■ Source passage:

START

A glimpse at the standard electrode potentials of Al/Al3+(aq.) and Ma/Mg2+(aq.) systems  galvanic cell, reveal their values as – 1.66 V and – 2.37 V respectively. This implies that, Al/Al3+(aq.) electrode, with higher algebraic value of E°(red), should undergo reduction in a spontaneous reaction. Consequently it should constitute the positive electrode (right hand side electrode) of a galvanic cell. But here, it is placed in the left hand side of the cell, i.e. where oxidation takes place. So the resulting overall reaction is non spontaneous, driven by external electrical intervention. Hence this is an electrolytic cell.

By convention, oxidation occurs at the electrode placed at the left hand side. And reduction at the right hand side electrode.

As the system is aqueous, dissociation of water has to be considered. So, there will be more than one cation to be discharged at the cathode and similarly, more than one anion for the anode.

Possible anode (oxidation) reactions are: 2 H2O(l) → O2(g) + 4 H+(aq) + 4e−    Eᵒ(red) = +1.23 V

Al → Al˄3+ + 3e Eᵒ(red) =  – 1.66 V

Possible cathode (reduction) reactions are : 2 H+(aq) + 2e− → H2(g)    Eᵒ(red) = 0.00 V

Mg˄2+ + 2e → Mg (s), Eᵒ(red) = – 2.37 V

Preferential electrolysis shall be taking place and the one with higher algebraic value of discharge potential shall get precedence. Clearly, discharge of oxygen at the anode and of hydrogen at the cathode shall get preference, for obvious reasons.

END

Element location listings
START

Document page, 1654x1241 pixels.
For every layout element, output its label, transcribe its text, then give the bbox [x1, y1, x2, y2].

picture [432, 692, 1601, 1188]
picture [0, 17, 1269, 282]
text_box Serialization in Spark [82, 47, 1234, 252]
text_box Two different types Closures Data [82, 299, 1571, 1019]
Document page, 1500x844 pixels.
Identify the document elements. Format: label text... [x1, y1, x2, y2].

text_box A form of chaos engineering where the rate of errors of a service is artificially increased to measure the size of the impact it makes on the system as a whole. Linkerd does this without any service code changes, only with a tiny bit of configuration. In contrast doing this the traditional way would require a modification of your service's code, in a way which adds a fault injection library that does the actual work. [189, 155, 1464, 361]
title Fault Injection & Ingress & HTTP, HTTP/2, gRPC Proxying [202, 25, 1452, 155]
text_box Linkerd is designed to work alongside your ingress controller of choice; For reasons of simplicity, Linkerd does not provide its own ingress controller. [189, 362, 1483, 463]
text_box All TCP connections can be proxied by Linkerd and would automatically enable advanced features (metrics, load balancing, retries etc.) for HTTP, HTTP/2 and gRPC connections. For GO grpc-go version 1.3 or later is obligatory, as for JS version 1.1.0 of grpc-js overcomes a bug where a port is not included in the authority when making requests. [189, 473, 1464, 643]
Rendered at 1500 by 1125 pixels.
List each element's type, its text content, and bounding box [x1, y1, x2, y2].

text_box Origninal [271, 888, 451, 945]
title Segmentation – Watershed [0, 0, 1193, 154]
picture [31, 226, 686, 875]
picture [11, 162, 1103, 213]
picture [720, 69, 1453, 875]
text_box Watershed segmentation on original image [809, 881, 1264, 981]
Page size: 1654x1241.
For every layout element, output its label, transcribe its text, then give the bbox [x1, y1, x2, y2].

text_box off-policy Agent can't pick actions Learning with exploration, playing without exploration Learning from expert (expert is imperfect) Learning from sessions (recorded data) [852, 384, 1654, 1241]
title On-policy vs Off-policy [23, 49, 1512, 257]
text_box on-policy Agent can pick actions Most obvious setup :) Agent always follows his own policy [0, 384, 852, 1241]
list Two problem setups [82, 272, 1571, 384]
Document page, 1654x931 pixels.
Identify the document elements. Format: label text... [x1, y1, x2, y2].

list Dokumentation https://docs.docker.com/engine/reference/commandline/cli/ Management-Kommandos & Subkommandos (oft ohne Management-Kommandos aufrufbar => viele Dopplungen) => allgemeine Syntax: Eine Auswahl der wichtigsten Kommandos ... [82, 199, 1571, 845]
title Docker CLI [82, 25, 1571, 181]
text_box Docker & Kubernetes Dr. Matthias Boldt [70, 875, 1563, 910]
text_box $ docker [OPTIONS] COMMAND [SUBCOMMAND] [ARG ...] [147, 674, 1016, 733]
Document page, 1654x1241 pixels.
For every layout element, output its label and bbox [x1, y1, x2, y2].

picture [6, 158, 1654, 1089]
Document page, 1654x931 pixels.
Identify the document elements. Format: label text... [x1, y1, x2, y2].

END

■ Required tasks:
A) Answer each question using the passage on electrode potentials.
(i) What standard electrode potential does it give for the Al/Al3+(aq.) system?
(ii) By convention, at which side's electrode does oxidation occur?
(iii) Which discharges get preference at the anode and at the cathode?
B) Summarize the passage on electrode potentials in two sentences.

■ Expected answers:
A)
(i) –1.66 V
(ii) The left-hand side
(iii) Oxygen at the anode and hydrogen at the cathode

B) The Al/Al3+(aq.) electrode has the higher reduction potential but is placed on the left, where oxidation takes place, so the overall reaction is non-spontaneous and driven by external electrical intervention, making this an electrolytic cell. Because the system is aqueous, the dissociation of water gives more than one ion to be discharged at each electrode, and the discharge with the higher potential takes precedence, so oxygen forms at the anode and hydrogen at the cathode.